Provincial Legislator of Córdoba
- In office 10 December 2015 – 10 December 2019
- Constituency: Provincial List

Minister of Agriculture, Livestock and Food of Córdoba
- In office 10 December 2007 – 10 December 2011
- Governor: Juan Schiaretti
- Succeeded by: Néstor Escalerandi

Personal details
- Born: 27 October 1953 (age 72) Río Cuarto, Argentina
- Party: Justicialist Party
- Other political affiliations: Union for Córdoba (until 2019) We Do for Córdoba (since 2019)

= Carlos Gutiérrez (Argentine politician) =

Argentine politician

Carlos Mario Gutiérrez (born 27 October 1953) is an Argentine politician, currently serving as National Deputy representing Córdoba Province since 2019. A member of the Justicialist Party, Gutiérrez forms part of the provincial Hacemos por Córdoba (HPC) alliance and presides over the Federal Córdoba bloc in the Chamber of Deputies.

==Political career==
Gutiérrez was a councilman in his hometown of Río Cuarto before serving as Minister of Agriculture, Livestock and Food of Córdoba under Governor Juan Schiaretti from 2007 to 2011. From 2015 to 2019, Gutiérrez was a member of the Legislature of Córdoba for the Union for Córdoba alliance.
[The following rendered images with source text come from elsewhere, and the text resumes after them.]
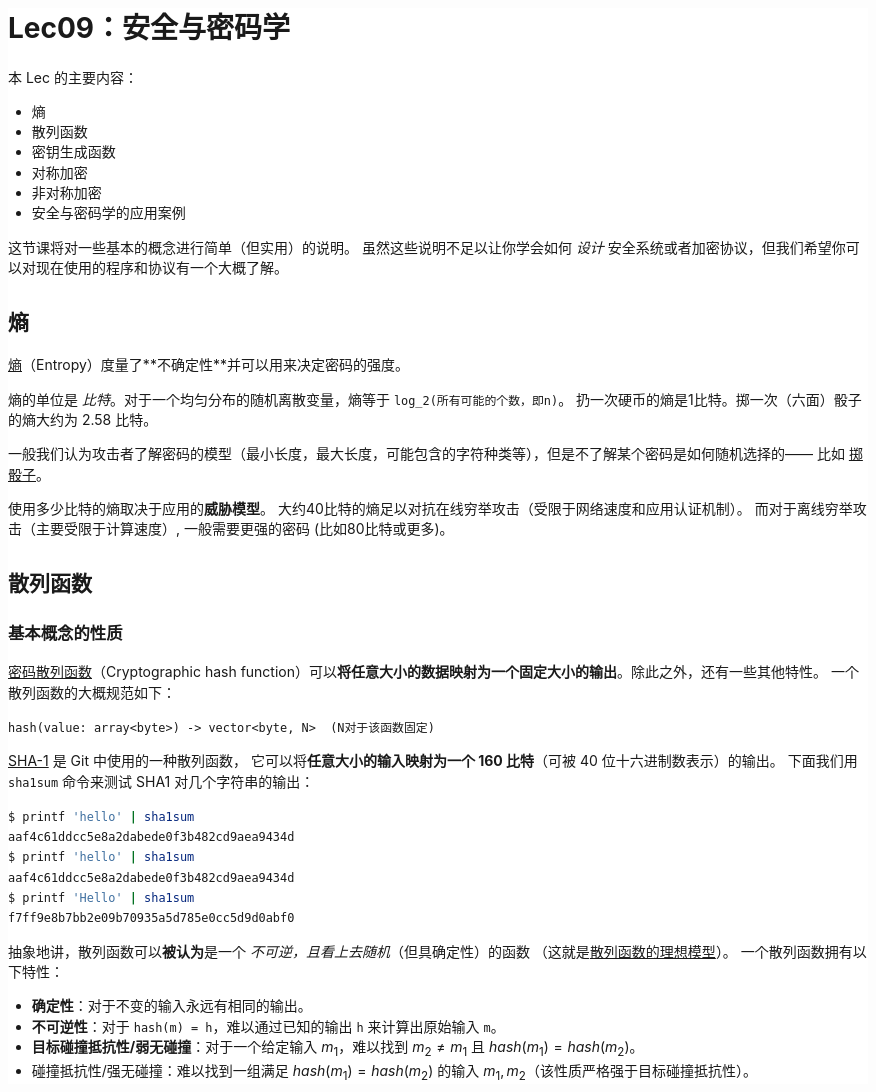 # Lec09：安全与密码学

本 Lec 的主要内容：

- 熵
- 散列函数
- 密钥生成函数
- 对称加密
- 非对称加密
- 安全与密码学的应用案例

这节课将对一些基本的概念进行简单（但实用）的说明。 虽然这些说明不足以让你学会如何 *设计* 安全系统或者加密协议，但我们希望你可以对现在使用的程序和协议有一个大概了解。

## 熵

[熵](https://en.wikipedia.org/wiki/Entropy_(information_theory))（Entropy）度量了**不确定性**并可以用来决定密码的强度。

熵的单位是 *比特*。对于一个均匀分布的随机离散变量，熵等于 `log_2(所有可能的个数，即n)`。 扔一次硬币的熵是1比特。掷一次（六面）骰子的熵大约为 2.58 比特。

一般我们认为攻击者了解密码的模型（最小长度，最大长度，可能包含的字符种类等），但是不了解某个密码是如何随机选择的—— 比如 [掷骰子](https://en.wikipedia.org/wiki/Diceware)。

使用多少比特的熵取决于应用的**威胁模型**。 大约40比特的熵足以对抗在线穷举攻击（受限于网络速度和应用认证机制）。 而对于离线穷举攻击（主要受限于计算速度）, 一般需要更强的密码 (比如80比特或更多)。

## 散列函数

### 基本概念的性质

[密码散列函数](https://en.wikipedia.org/wiki/Cryptographic_hash_function)（Cryptographic hash function）可以**将任意大小的数据映射为一个固定大小的输出**。除此之外，还有一些其他特性。 一个散列函数的大概规范如下：

```
hash(value: array<byte>) -> vector<byte, N>  (N对于该函数固定)
```

[SHA-1](https://en.wikipedia.org/wiki/SHA-1) 是 Git 中使用的一种散列函数， 它可以将**任意大小的输入映射为一个 160 比特**（可被 40 位十六进制数表示）的输出。 下面我们用 `sha1sum` 命令来测试 SHA1 对几个字符串的输出：

```bash
$ printf 'hello' | sha1sum
aaf4c61ddcc5e8a2dabede0f3b482cd9aea9434d
$ printf 'hello' | sha1sum
aaf4c61ddcc5e8a2dabede0f3b482cd9aea9434d
$ printf 'Hello' | sha1sum 
f7ff9e8b7bb2e09b70935a5d785e0cc5d9d0abf0
```

抽象地讲，散列函数可以**被认为**是一个 *不可逆，且看上去随机*（但具确定性）的函数 （这就是[散列函数的理想模型](https://en.wikipedia.org/wiki/Random_oracle)）。 一个散列函数拥有以下特性：

- **确定性**：对于不变的输入永远有相同的输出。
- **不可逆性**：对于 `hash(m) = h`，难以通过已知的输出 `h` 来计算出原始输入 `m`。
- **目标碰撞抵抗性/弱无碰撞**：对于一个给定输入 $m_1$，难以找到 $m_2 \neq m_1$ 且 $hash(m_1)=hash(m
  _2)$。
- 碰撞抵抗性/强无碰撞：难以找到一组满足 $hash(m_1)=hash(m
  _2)$ 的输入 $m_1, m_2$（该性质严格强于目标碰撞抵抗性）。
Gutiérrez ran for a seat in the lower house of the National Congress in the 2019 legislative election, as the first candidate in the Hacemos por Córdoba list. The list was the third-most voted in the province, with 16.95% of the vote, and Gutiérrez was elected.

As a national deputy, Gutiérrez formed part of the parliamentary commissions on Regional Economies and Development (which he presides) and Public Works. Gutiérrez was an opponent of the legalization of abortion in Argentina, voting against the 2020 Voluntary Interruption of Pregnancy bill, which passed the Chamber and later went on to legalize abortion nationwide.

In September 2020, he confirmed he had tested positive for COVID-19.